06.02.2011 FIAT PLANS "FOUR MANAGEMENT CENTRES" AS ROW OVER SHIFTING HEADQUARTERS GROWS

LA STAMPA

A board outside a Turin newsagent this morning for the Fiat-owned Italian daily La Stampa, headlines with the suggestion that there could be four global management centres for a future Fiat-Chrysler entity.

The escalating fears that Fiat could abandon Turin as its historical headquarters, gained further momentum this morning with Italian newspaper reports quoting Fiat's CEO Sergio Marchionne and Chairman John Elkann reactions to politicians that didn't appear to dampen any of the flames.

The row blew up on Friday evening when Marchionne, speaking after delivering a speech at the JD Power Automotive Roundtable conference in San Francisco, suggested that Fiat and Chrysler could in fact merge within "two or three years" and that the new entity's headquarters could well be located in the United States.

Those comments provoked an instant furore in Italy amongst politicians and unions and an "immediate clarification" was demanded by Sergio Chiamparino, the Mayor of Turin, the northern Italian city where Fiat has been headquartered since its incorporation in July 11, 1899.

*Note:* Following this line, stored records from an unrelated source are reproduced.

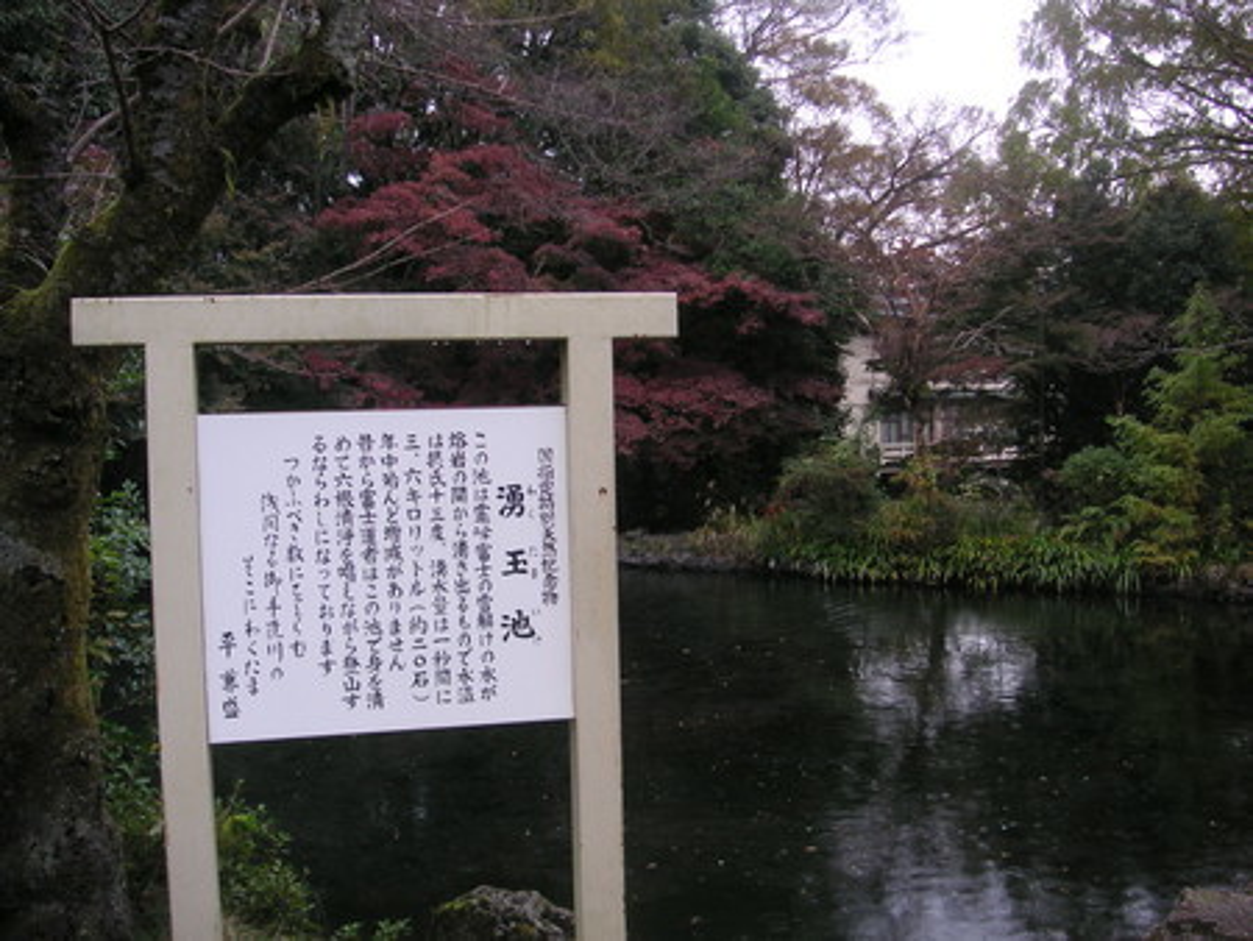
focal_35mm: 37
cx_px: 626
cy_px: 470
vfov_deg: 38.7
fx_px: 1340
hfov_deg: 50.1
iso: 50
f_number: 2.8
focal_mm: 6.1
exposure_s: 1/90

Marchionne and Elkann immediately put over their viewpoint by telephone to leading Italian political figures yesterday with the key national daily papers reporting this morning that the line taken didn't serve to dampen the gist of the comments, more so added to them with the more general mooted proposal being that Fiat and Chrysler would eventually be controlled by four management centres, located in Turin and Detroit as well as Brazil and Asia. Turin was though described as retaining its current management capacity and position.

"Marchionne has explained the sense of the plans which refer exclusively to future possible company arrangements and which have not been decided," the Italian Welfare Minister Maurizio Sacconi commented after discussing the issue with the Fiat and Chrysler CEO, reported Reuters this morning.

"Elkann has explained Fiat's strategy foresees the integration with Chrysler and that there will be more management centres where there is a strong market presence," the Turin mayor was quoted this morning in an Italian daily newspaper, reported Reuters. There will "one [mangement centre] at Turin, one at Detroit for the United States, one in Brazil, and if possible, one in Asia," Chiamparino stated that Elkann had told him.